Thursday, October 22, 2009

Hedging the Gamma Risk

The bonused employees of bailed out firms too big to fail did not hedge the gamma risk to their income.

It is not that this "talent" did not work hard to earn it. They worked very hard engaging investment practices that brought the entire economy to the brink of systemic collapse.

In order to hedge the risk to their pay, the talent should have made sure there was a benefit that accrued to the system instead of the zero-sum detriment that was to be compensated as a measure of success with public funds, either directly or indirectly.

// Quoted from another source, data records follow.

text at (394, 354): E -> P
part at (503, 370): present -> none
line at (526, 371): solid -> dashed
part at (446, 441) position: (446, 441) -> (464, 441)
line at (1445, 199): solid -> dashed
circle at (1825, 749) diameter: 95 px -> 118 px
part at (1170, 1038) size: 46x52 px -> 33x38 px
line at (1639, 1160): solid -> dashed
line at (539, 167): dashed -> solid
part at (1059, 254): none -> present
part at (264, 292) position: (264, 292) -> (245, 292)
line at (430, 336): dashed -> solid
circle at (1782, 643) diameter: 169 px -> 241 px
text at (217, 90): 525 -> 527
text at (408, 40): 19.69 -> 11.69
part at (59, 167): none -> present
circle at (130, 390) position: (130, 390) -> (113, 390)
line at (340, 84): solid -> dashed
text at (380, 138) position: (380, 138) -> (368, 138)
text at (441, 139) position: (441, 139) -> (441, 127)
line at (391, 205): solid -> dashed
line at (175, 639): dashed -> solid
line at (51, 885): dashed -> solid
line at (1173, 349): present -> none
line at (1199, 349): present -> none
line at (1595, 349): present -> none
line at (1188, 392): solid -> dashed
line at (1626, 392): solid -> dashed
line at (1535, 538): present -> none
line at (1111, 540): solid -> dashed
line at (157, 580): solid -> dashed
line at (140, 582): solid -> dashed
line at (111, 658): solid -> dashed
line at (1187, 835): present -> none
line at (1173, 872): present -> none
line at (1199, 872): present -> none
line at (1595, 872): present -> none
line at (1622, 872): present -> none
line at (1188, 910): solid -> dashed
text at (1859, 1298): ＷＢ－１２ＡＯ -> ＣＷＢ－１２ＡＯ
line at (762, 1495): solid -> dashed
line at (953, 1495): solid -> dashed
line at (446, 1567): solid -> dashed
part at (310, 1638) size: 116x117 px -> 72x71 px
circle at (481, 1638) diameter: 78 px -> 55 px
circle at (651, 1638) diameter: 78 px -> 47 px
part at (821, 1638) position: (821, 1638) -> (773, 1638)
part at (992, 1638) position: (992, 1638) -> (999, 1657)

Bonus-class employees would have to invest in economic growth--a distribution from the accumulation, but that is not what they were hired to do. They were hired to continue the accumulation with little-if-no economic growth to control employment costs within "the system" (accumulating capital gains with little-if-no-inflation). Thus the systemic crisis and the bail-out funding that was applied to mitigate the systemic risk which allows the accumulation phase to continue, staving off the needed distribution in the name of "capital formation (unemployment and reduction of net worth--deflation).


The systemic risk was not properly hedged, so the gamma risk was not properly hedged.

Since managing the gamma risk is considered a political function, not economic (like investing in growth), it is not within the job description of the bonused employees below the upper-echelons of corporate classification. The corporate elite failed to protect the compensation of the lower class employees which entirely fits the elitist model of capitalism, the consolidation of power, in operation.

Oooops... everybody loses, and for the corporate elite, more losses to come in the form of a distribution which, if the gamma risk would have been properly hedged, would have been a win-win for everyone.

The way it is now, the system is organized (consolidated) for a dead-weight loss. So much for the touted efficiency of consolidated industry and markets (the economy of scale) to hedge the risk.